Relying on the standards set forth in Ashe v. Swenson, 396 U.S. 436, 90 S.Ct. 1189 (1970), the trial court ultimately denied the defendants' motion to dismiss the indictment on collateral estoppel/double jeopardy defenses and defendants thereafter brought this timely appeal.

16

The Supreme Court's pronouncements in Ashe, supra, place the burden on the defendant to show that the issue which he seeks to foreclose from a second litigation was decided in his favor in the first trial. U. S. v. Hewitt, 663 F.2d 1381, 1397 (11th Cir. 1982). In determining whether such foreclosure is warranted, the reviewing court must consider the defendant's arguments 'in a practical frame and viewed with an eye toward all the circumstances in the proceeding.' Ashe, supra, 397 U.S. at 444. However, the mere possibility that an issue may have been decided in defendant's favor during the first trial does not proscribe re-examination of that issue at a second hearing. U. S. v. Kalish, 690 F.2d 1144, 1155 (5th Cir. 1982), cert. denied, 459 U.S. 1108 (1983).

17

In the instant case, defendants argue that proof of a 'scheme to defraud' was a key element for conviction under each statute wherein a violation was alleged and thus was a key element for conviction under each count.1 The gravamen of the argument presented by defendants Reed, Wilson and Holmes is that since the jury acquitted them on some of the counts, i.e. Holmes and Reed on 10 to 13 and 19 to 38 and Wilson on all but counts 1, 6 and 14, the jury must have necessarily determined that no scheme to defraud existed, and thus retrial on any of the counts is barred by collateral estoppel. Defendants' contention in this respect is without merit because, in reality, it simply represents a challenge based upon the inconsistency of the jury's verdict, which does not constitute grounds for reversal. See U. S. v.
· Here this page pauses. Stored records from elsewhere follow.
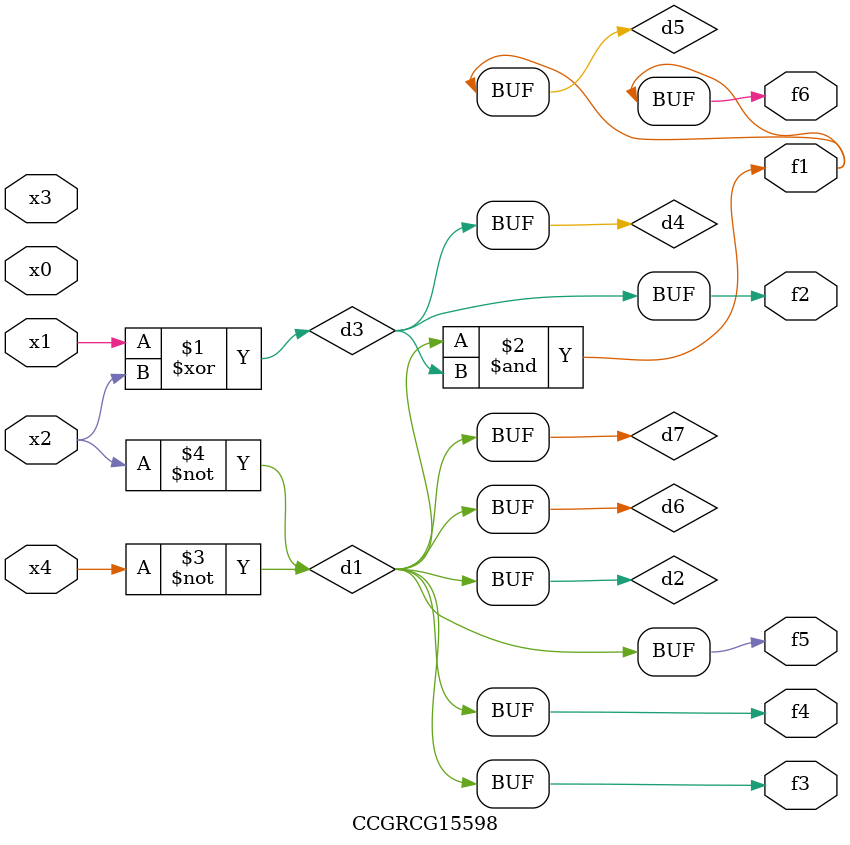
<source format=v>
module CCGRCG15598(
	input x0, x1, x2, x3, x4,
	output f1, f2, f3, f4, f5, f6
);

	wire d1, d2, d3, d4, d5, d6, d7;

	not (d1, x4);
	not (d2, x2);
	xor (d3, x1, x2);
	buf (d4, d3);
	and (d5, d1, d3);
	buf (d6, d1, d2);
	buf (d7, d2);
	assign f1 = d5;
	assign f2 = d4;
	assign f3 = d7;
	assign f4 = d7;
	assign f5 = d7;
	assign f6 = d5;
endmodule

</source>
Powell, ---- U.S. ----, 105 S.Ct. 471, 476 (1984).

18

In view of the foregoing and for the reasons set forth in the district court's opinion, the decision of the court below is AFFIRMED, and the stay which this court previously granted to the defendants is hereby DISSOLVED.

*

Hon. William O. Bertelsman, United States District Judge for the Eastern District of Kentucky, sitting by designation

1

The elements of mail (Sec. 1341) and/or wire (Sec. 1343) fraud are:

(1) a scheme to defraud;

(2) use of the mails or interstate wires to execute the fraudulent scheme.

See, Blachly v. U. S., 380 F.2d 665 (10th Cir. 1976). However, existence of a scheme to defraud is not necessary for conviction under the transportation of stolen securities statute, 18 U.S.C. Sec. 2314.